# Exercise aim
As the answer, give exactly the lines of the records below from the one with "pnevmatik qaz mashinalari, qaz" through the one with "nach draußen verlegt", ends included and pictures left out.

[Saved data entries]
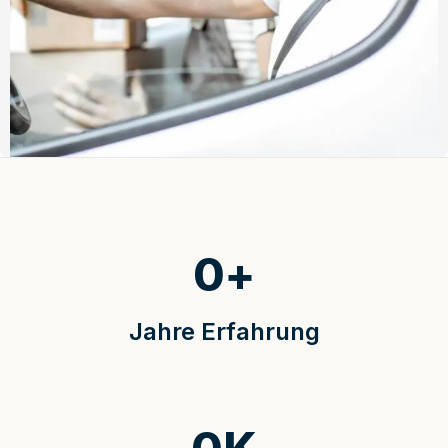
0
+
Jahre Erfahrung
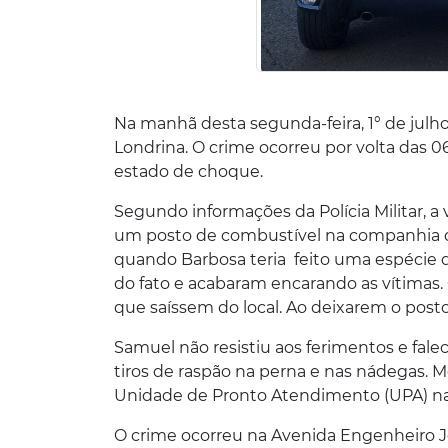
Na manhã desta segunda-feira, 1° de julho
Londrina. O crime ocorreu por volta das 
estado de choque.
Segundo informações da Polícia Militar, a
um posto de combustível na companhia d
quando Barbosa teria feito uma espécie d
do fato e acabaram encarando as vítimas
que saíssem do local. Ao deixarem o post
Samuel não resistiu aos ferimentos e fale
tiros de raspão na perna e nas nádegas. 
Unidade de Pronto Atendimento (UPA) na 
O crime ocorreu na Avenida Engenheiro J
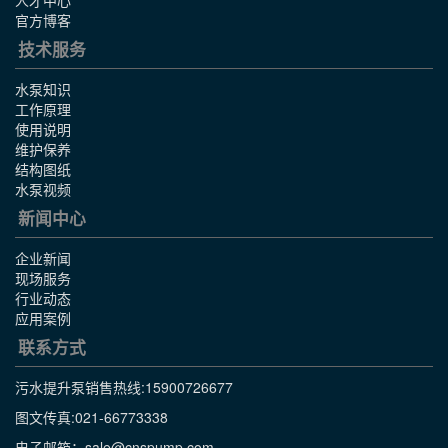
人才中心
官方博客
技术服务
水泵知识
工作原理
使用说明
维护保养
结构图纸
水泵视频
新闻中心
企业新闻
现场服务
行业动态
应用案例
联系方式
污水提升泵销售热线:
15900726677
图文传真:021-66773338
电子邮箱：sale@cnspump.com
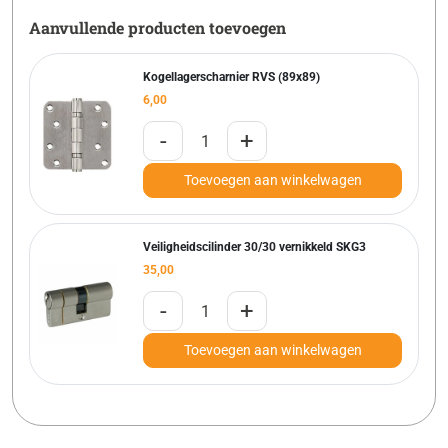
Aanvullende producten toevoegen
Kogellagerscharnier RVS (89x89)
6,00
-
+
Toevoegen aan winkelwagen
Veiligheidscilinder 30/30 vernikkeld SKG3
35,00
-
+
Toevoegen aan winkelwagen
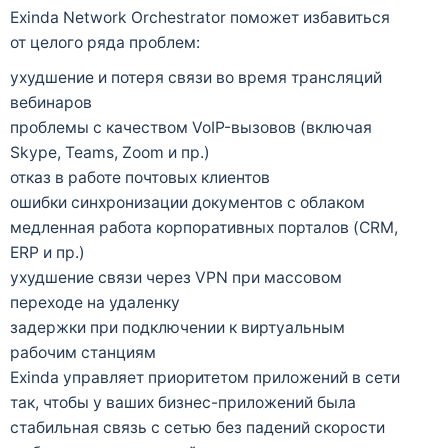
Exinda Network Orchestrator поможет избавиться
от целого ряда проблем:
ухудшение и потеря связи во время трансляций
вебинаров
проблемы с качеством VoIP-вызовов (включая
Skype, Teams, Zoom и пр.)
отказ в работе почтовых клиентов
ошибки синхронизации документов с облаком
медленная работа корпоративных порталов (CRM,
ERP и пр.)
ухудшение связи через VPN при массовом
переходе на удаленку
задержки при подключении к виртуальным
рабочим станциям
Exinda управляет приоритетом приложений в сети
так, чтобы у ваших бизнес-приложений была
стабильная связь с сетью без падений скорости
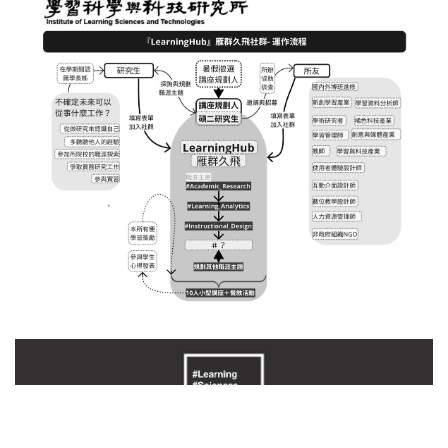
預覽流程圖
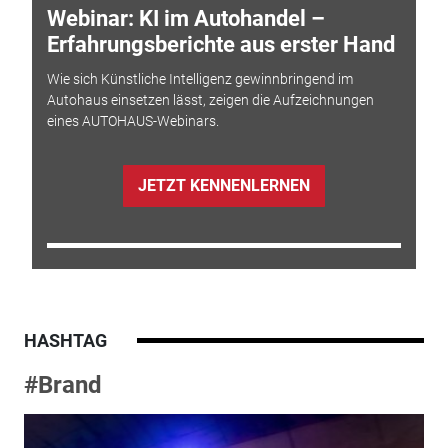
Webinar: KI im Autohandel –
Erfahrungsberichte aus erster Hand
Wie sich Künstliche Intelligenz gewinnbringend im
Autohaus einsetzen lässt, zeigen die Aufzeichnungen
eines AUTOHAUS-Webinars.
JETZT KENNENLERNEN
HASHTAG
#Brand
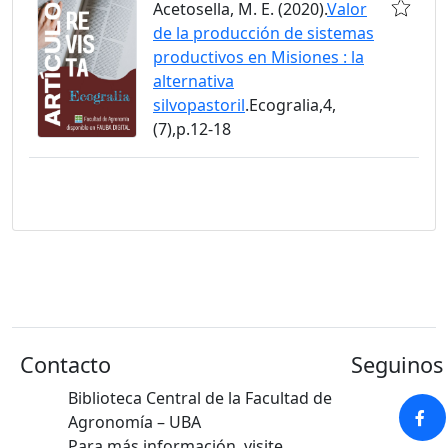
Acetosella, M. E. (2020).
Valor
de la producción de sistemas
productivos en Misiones : la
alternativa
silvopastoril
.Ecogralia,4,
(7),p.12-18
Contacto
Seguinos 
Biblioteca Central de la Facultad de
Agronomía – UBA
Para más información, visite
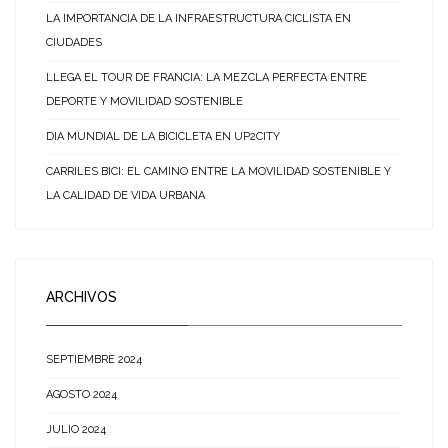
LA IMPORTANCIA DE LA INFRAESTRUCTURA CICLISTA EN
CIUDADES
LLEGA EL TOUR DE FRANCIA: LA MEZCLA PERFECTA ENTRE
DEPORTE Y MOVILIDAD SOSTENIBLE
DIA MUNDIAL DE LA BICICLETA EN UP2CITY
CARRILES BICI: EL CAMINO ENTRE LA MOVILIDAD SOSTENIBLE Y
LA CALIDAD DE VIDA URBANA
ARCHIVOS
SEPTIEMBRE 2024
AGOSTO 2024
JULIO 2024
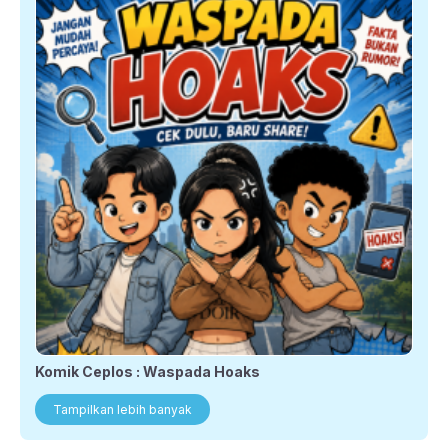
Komik Ceplos : Waspada Hoaks
Tampilkan lebih banyak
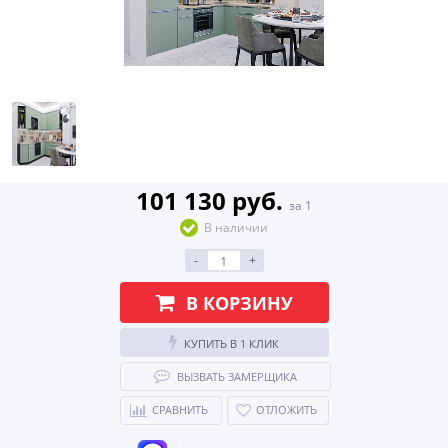
101 130 руб.
за 1
В наличии
-
+
В КОРЗИНУ
КУПИТЬ В 1 КЛИК
ВЫЗВАТЬ ЗАМЕРЩИКА
СРАВНИТЬ
ОТЛОЖИТЬ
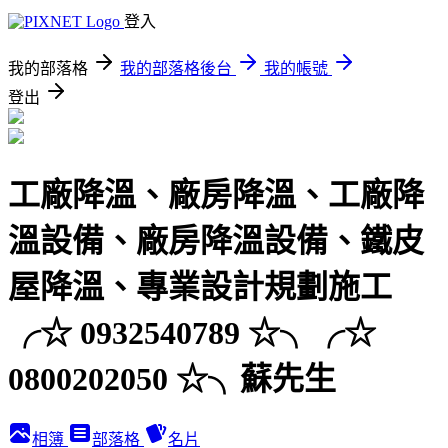
登入
我的部落格
我的部落格後台
我的帳號
登出
工廠降溫、廠房降溫、工廠降
溫設備、廠房降溫設備、鐵皮
屋降溫、專業設計規劃施工
╭☆ 0932540789 ☆╮╭☆
0800202050 ☆╮蘇先生
相簿
部落格
名片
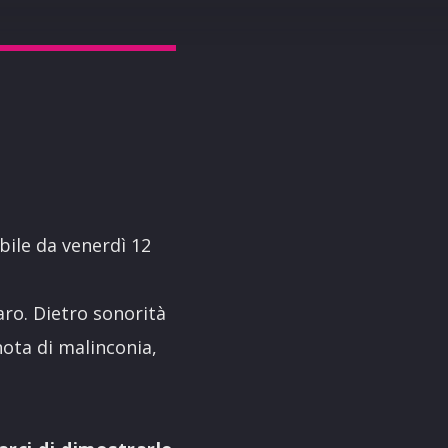
ibile da venerdì 12
ro. Dietro sonorità
ota di malinconia,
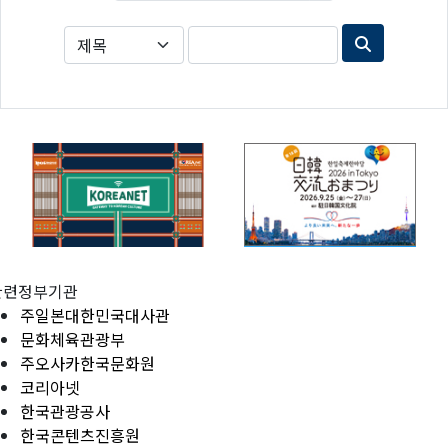
관련정부기관
주일본대한민국대사관
문화체육관광부
주오사카한국문화원
코리아넷
한국관광공사
한국콘텐츠진흥원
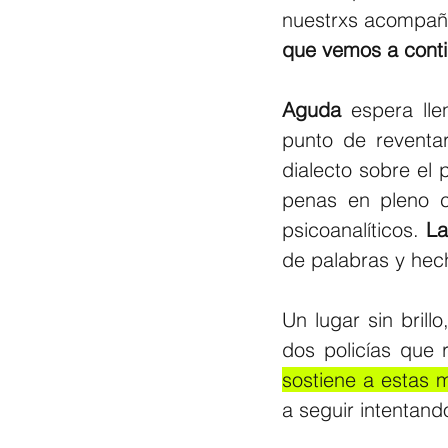
nuestrxs acompañ
que vemos a conti
Aguda 
espera ll
punto de reventar
dialecto sobre el 
penas en pleno c
psicoanalíticos.
 L
de palabras y hec
Un lugar sin bril
dos policías que r
sostiene a estas m
a seguir intentand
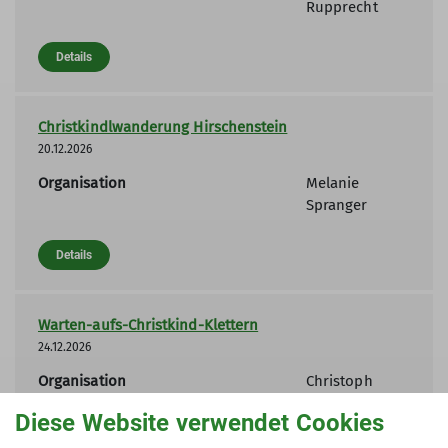
Rupprecht
Details
Christkindlwanderung Hirschenstein
20.12.2026
Organisation
Melanie
Spranger
Details
Warten-aufs-Christkind-Klettern
24.12.2026
Organisation
Christoph
Hillmeier
Diese Website verwendet Cookies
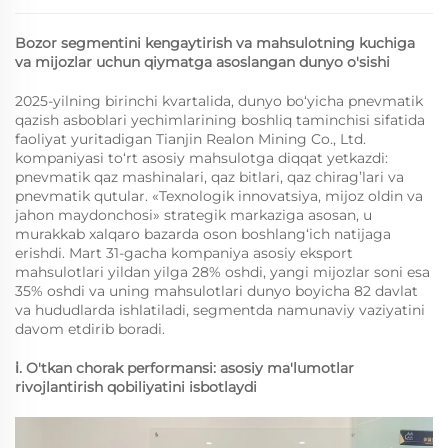
Bozor segmentini kengaytirish va mahsulotning kuchiga
va mijozlar uchun qiymatga asoslangan dunyo o'sishi
2025-yilning birinchi kvartalida, dunyo bo‘yicha pnevmatik
qazish asboblari yechimlarining boshliq taminchisi sifatida
faoliyat yuritadigan Tianjin Realon Mining Co., Ltd.
kompaniyasi to‘rt asosiy mahsulotga diqqat yetkazdi:
pnevmatik qaz mashinalari, qaz bitlari, qaz chirag’lari va
pnevmatik qutular. «Texnologik innovatsiya, mijoz oldin va
jahon maydonchosi» strategik markaziga asosan, u
murakkab xalqaro bazarda oson boshlang‘ich natijaga
erishdi. Mart 31-gacha kompaniya asosiy eksport
mahsulotlari yildan yilga 28% oshdi, yangi mijozlar soni esa
35% oshdi va uning mahsulotlari dunyo boyicha 82 davlat
va hududlarda ishlatiladi, segmentda namunaviy vaziyatini
davom etdirib boradi.
ⅰ. O'tkan chorak performansi: asosiy ma'lumotlar
rivojlantirish qobiliyatini isbotlaydi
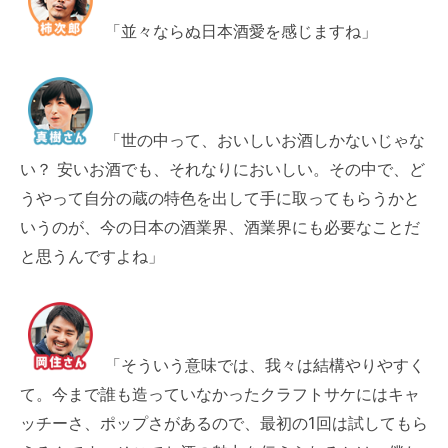
「並々ならぬ日本酒愛を感じますね」
「世の中って、おいしいお酒しかないじゃな
い？ 安いお酒でも、それなりにおいしい。その中で、ど
うやって自分の蔵の特色を出して手に取ってもらうかと
いうのが、今の日本の酒業界、酒業界にも必要なことだ
と思うんですよね」
「そういう意味では、我々は結構やりやすく
て。今まで誰も造っていなかったクラフトサケにはキャ
ッチーさ、ポップさがあるので、最初の1回は試してもら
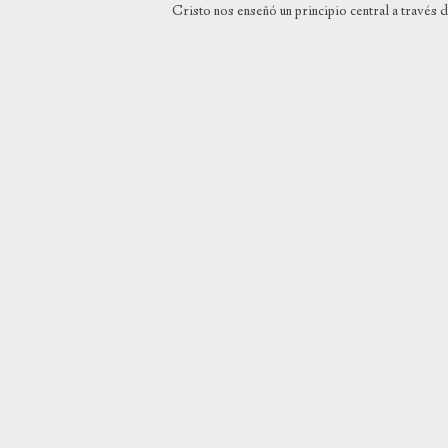
Cristo nos enseñó un principio central a través d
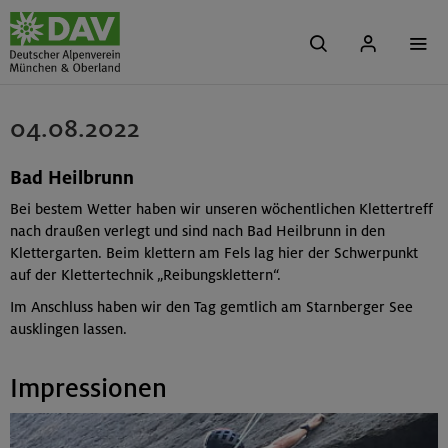
04.08.2022
Bad Heilbrunn
Bei bestem Wetter haben wir unseren wöchentlichen Klettertreff
nach draußen verlegt und sind nach Bad Heilbrunn in den
Klettergarten. Beim klettern am Fels lag hier der Schwerpunkt
auf der Klettertechnik „Reibungsklettern“.
Im Anschluss haben wir den Tag gemtlich am Starnberger See
ausklingen lassen.
Impressionen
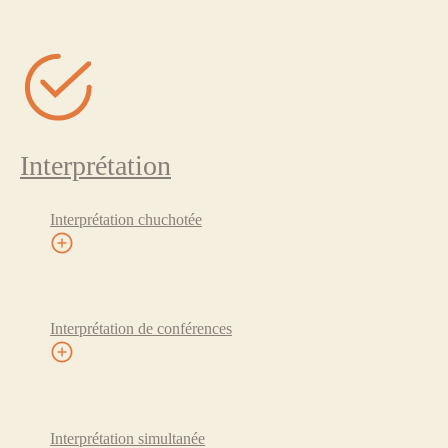
Interprétation
Interprétation chuchotée
Interprétation de conférences
Interprétation simultanée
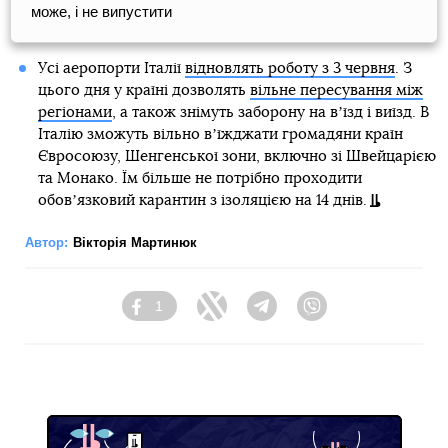
може, і не випустити
Усі аеропорти Італії
відновлять роботу з 3 червня
. З
цього дня у країні дозволять
вільне пересування між
регіонами
, а також знімуть заборону на вʼїзд і виїзд. В
Італію зможуть вільно вʼїжджати громадяни країн
Євросоюзу, Шенгенської зони, включно зі Швейцарією
та Монако. Їм більше не потрібно проходити
обовʼязковий карантин з ізоляцією на 14 днів.
Автор:
Вікторія Мартинюк
1
Facebook
Twitter
Telegram
Viber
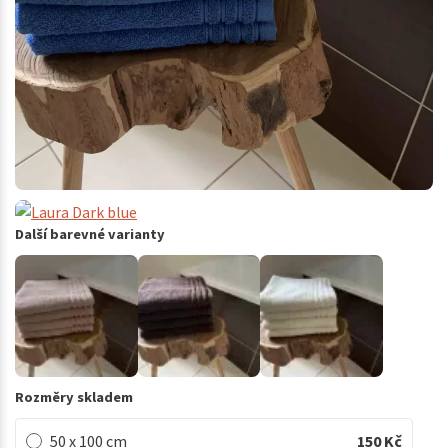
Další barevné varianty
Rozměry skladem
50 x 100 cm
150
Kč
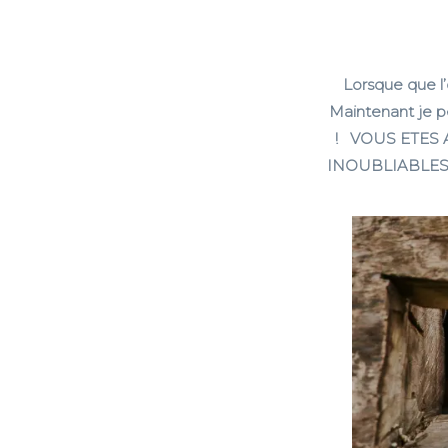
Lorsque que l’
Maintenant je pe
! VOUS ETES
INOUBLIABLES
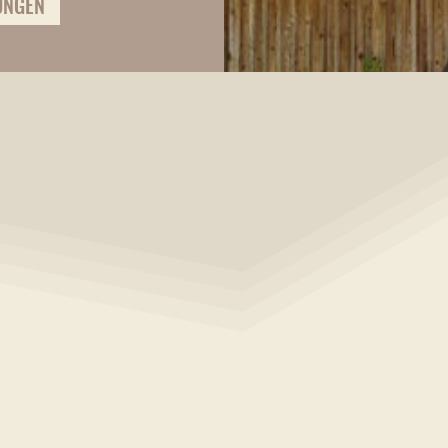
UNGEN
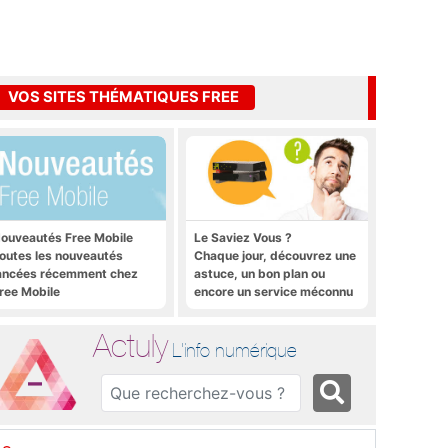
VOS SITES THÉMATIQUES FREE
ouveautés Free Mobile
Le Saviez Vous ?
outes les nouveautés
Chaque jour, découvrez une
ancées récemment chez
astuce, un bon plan ou
ree Mobile
encore un service méconnu
sur la Freebox et sur Free
Mobile
Actuly
L'info numérique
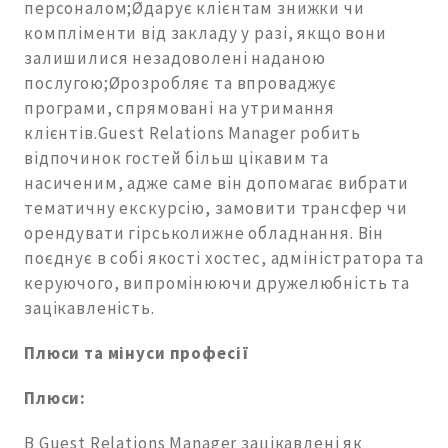
персоналом;Øдарує клієнтам знижки чи
компліменти від закладу у разі, якщо вони
залишилися незадоволені наданою
послугою;Øрозробляє та впроваджує
програми, спрямовані на утримання
клієнтів.Guest Relations Manager робить
відпочинок гостей більш цікавим та
насиченим, адже саме він допомагає вибрати
тематичну екскурсію, замовити трансфер чи
орендувати гірськолижне обладнання. Він
поєднує в собі якості хостес, адміністратора та
керуючого, випромінюючи дружелюбність та
зацікавленість.
Плюси та мінуси професії
Плюси:
В Guest Relations Manager зацікавлені як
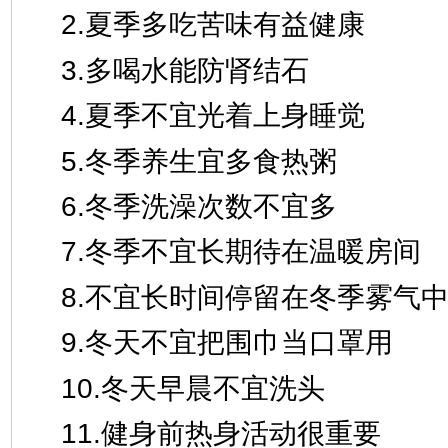
2.夏季多吃苦味有益健康
3.多喝水能防肾结石
4.夏季不宜光着上身睡觉
5.冬季养生宜多食热粥
6.冬季洗澡次数不宜多
7.冬季不宜长期待在温暖房间
8.不宜长时间停留在冬季雾气
9.冬天不宜把围巾当口罩用
10.冬天早晨不宜洗头
11.健身前热身活动很重要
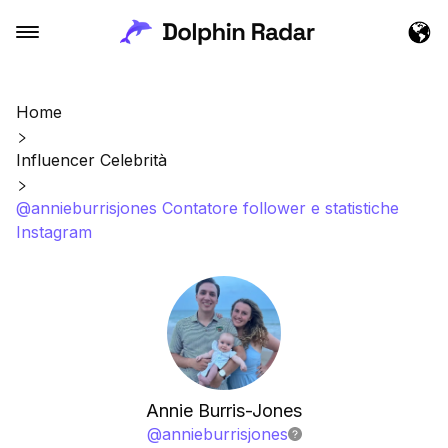
Home
Influencer Celebrità
@annieburrisjones Contatore follower e statistiche
Instagram
Annie Burris-Jones
@
annieburrisjones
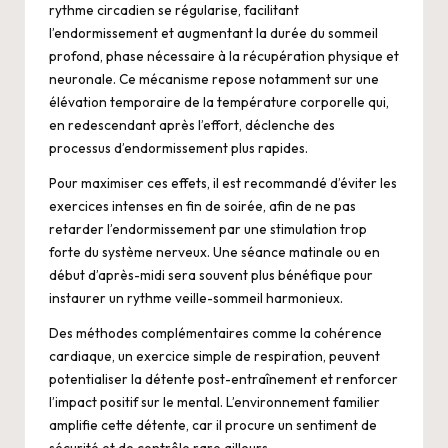
rythme circadien se régularise, facilitant
l’endormissement et augmentant la durée du sommeil
profond, phase nécessaire à la récupération physique et
neuronale. Ce mécanisme repose notamment sur une
élévation temporaire de la température corporelle qui,
en redescendant après l’effort, déclenche des
processus d’endormissement plus rapides.
Pour maximiser ces effets, il est recommandé d’éviter les
exercices intenses en fin de soirée, afin de ne pas
retarder l’endormissement par une stimulation trop
forte du système nerveux. Une séance matinale ou en
début d’après-midi sera souvent plus bénéfique pour
instaurer un rythme veille-sommeil harmonieux.
Des méthodes complémentaires comme la cohérence
cardiaque, un exercice simple de respiration, peuvent
potentialiser la détente post-entraînement et renforcer
l’impact positif sur le mental. L’environnement familier
amplifie cette détente, car il procure un sentiment de
sécurité et de contrôle rare ailleurs.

# Response for this exercise
pnevmatik qaz mashinalari, qaz bitlari, qaz chirag’lari va
pnevmatik qutular. «Texnologik innovatsiya, mijoz oldin va
jahon maydonchosi» strategik markaziga asosan, u
murakkab xalqaro bazarda oson boshlang‘ich natijaga
erishdi. Mart 31-gacha kompaniya asosiy eksport
mahsulotlari yildan yilga 28% oshdi, yangi mijozlar soni esa
35% oshdi va uning mahsulotlari dunyo boyicha 82 davlat
va hududlarda ishlatiladi, segmentda namunaviy vaziyatini
davom etdirib boradi.
ⅰ. O'tkan chorak performansi: asosiy ma'lumotlar
rivojlantirish qobiliyatini isbotlaydi
「並々ならぬ日本酒愛を感じますね」
「世の中って、おいしいお酒しかないじゃな
い？ 安いお酒でも、それなりにおいしい。その中で、ど
うやって自分の蔵の特色を出して手に取ってもらうかと
いうのが、今の日本の酒業界、酒業界にも必要なことだ
と思うんですよね」
「そういう意味では、我々は結構やりやすく
て。今まで誰も造っていなかったクラフトサケにはキャ
ッチーさ、ポップさがあるので、最初の1回は試してもら
Cristo nos enseñó un principio central a través d
04.08.2022
Bad Heilbrunn
Bei bestem Wetter haben wir unseren wöchentlichen Klettertreff
nach draußen verlegt und sind nach Bad Heilbrunn in den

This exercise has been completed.